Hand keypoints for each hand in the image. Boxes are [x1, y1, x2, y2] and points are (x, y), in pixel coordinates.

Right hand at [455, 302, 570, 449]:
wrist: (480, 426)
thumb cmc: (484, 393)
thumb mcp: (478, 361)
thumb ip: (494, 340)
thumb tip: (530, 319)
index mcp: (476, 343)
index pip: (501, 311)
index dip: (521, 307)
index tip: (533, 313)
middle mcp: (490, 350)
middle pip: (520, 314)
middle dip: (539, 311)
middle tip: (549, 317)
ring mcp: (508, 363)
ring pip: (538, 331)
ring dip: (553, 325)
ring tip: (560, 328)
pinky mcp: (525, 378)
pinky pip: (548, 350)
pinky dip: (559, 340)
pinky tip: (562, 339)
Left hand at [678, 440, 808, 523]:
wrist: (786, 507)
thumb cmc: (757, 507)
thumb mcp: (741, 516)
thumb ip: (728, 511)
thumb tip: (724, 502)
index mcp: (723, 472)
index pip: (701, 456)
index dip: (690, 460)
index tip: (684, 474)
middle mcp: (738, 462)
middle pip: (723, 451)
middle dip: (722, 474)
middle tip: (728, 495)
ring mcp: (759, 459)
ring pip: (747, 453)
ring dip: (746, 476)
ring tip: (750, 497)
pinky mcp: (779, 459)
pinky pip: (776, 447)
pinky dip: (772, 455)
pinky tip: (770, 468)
-.-.-
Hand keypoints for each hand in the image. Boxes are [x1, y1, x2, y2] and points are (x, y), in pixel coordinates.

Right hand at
-.-.-
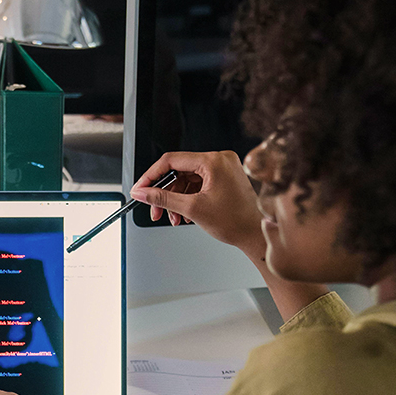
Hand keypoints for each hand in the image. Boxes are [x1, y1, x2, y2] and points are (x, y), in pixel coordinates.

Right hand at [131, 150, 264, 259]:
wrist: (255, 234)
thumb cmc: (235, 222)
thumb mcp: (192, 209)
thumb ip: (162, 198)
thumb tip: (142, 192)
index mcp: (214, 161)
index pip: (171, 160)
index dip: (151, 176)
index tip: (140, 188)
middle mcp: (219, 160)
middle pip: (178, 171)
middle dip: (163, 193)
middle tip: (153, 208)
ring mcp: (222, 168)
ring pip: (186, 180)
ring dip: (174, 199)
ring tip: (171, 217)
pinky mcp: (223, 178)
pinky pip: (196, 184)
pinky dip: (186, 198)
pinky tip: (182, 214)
-.-.-
**Brief**
Of all the entries above, output exactly the lines between the one holding "ring mcp: (759, 459)" and the one holding "pinky tip: (770, 468)", inclusive.

**Exercise output**
ring mcp: (759, 459)
ring pip: (747, 453)
ring dip: (746, 476)
ring tip: (750, 497)
pinky mcp: (779, 459)
pinky pip: (776, 447)
pinky dip: (772, 455)
pinky tip: (770, 468)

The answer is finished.